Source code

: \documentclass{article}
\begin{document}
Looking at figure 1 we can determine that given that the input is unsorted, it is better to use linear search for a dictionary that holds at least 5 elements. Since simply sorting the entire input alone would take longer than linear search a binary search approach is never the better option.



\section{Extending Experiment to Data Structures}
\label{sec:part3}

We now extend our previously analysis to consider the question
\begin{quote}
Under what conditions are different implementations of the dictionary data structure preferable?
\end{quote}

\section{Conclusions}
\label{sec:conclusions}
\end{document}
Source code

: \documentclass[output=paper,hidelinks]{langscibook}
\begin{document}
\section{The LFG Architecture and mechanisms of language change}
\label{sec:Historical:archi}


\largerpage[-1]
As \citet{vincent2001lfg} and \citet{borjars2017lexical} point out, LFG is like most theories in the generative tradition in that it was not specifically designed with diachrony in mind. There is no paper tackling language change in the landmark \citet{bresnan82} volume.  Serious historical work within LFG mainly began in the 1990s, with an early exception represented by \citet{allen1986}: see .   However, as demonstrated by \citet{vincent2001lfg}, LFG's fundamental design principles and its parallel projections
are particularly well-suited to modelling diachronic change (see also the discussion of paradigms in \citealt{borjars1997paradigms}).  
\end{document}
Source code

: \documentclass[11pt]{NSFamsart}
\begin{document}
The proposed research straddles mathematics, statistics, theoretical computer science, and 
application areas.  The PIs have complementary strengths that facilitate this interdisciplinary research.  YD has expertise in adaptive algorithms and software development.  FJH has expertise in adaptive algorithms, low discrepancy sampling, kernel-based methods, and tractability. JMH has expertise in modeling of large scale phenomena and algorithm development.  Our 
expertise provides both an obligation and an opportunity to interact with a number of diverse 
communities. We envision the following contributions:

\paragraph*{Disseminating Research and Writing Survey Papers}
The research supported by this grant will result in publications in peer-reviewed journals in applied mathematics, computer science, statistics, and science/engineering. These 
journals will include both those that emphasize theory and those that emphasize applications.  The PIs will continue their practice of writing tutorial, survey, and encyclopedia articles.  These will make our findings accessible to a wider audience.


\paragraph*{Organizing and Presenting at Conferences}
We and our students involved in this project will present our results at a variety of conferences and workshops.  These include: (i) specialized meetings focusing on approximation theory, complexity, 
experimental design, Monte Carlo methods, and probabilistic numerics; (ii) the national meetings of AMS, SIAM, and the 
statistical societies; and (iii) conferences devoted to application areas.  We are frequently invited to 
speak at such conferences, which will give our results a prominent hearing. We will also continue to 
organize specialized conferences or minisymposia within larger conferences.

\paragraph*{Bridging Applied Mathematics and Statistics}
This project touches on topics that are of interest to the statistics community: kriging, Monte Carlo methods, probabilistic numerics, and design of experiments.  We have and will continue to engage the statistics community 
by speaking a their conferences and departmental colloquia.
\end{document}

- AIM OF THE EXERCISE -
Going through the entries above, show each line that contains "meetings".

- FINAL ANSWER -
We and our students involved in this project will present our results at a variety of conferences and workshops.  These include: (i) specialized meetings focusing on approximation theory, complexity, 
experimental design, Monte Carlo methods, and probabilistic numerics; (ii) the national meetings of AMS, SIAM, and the 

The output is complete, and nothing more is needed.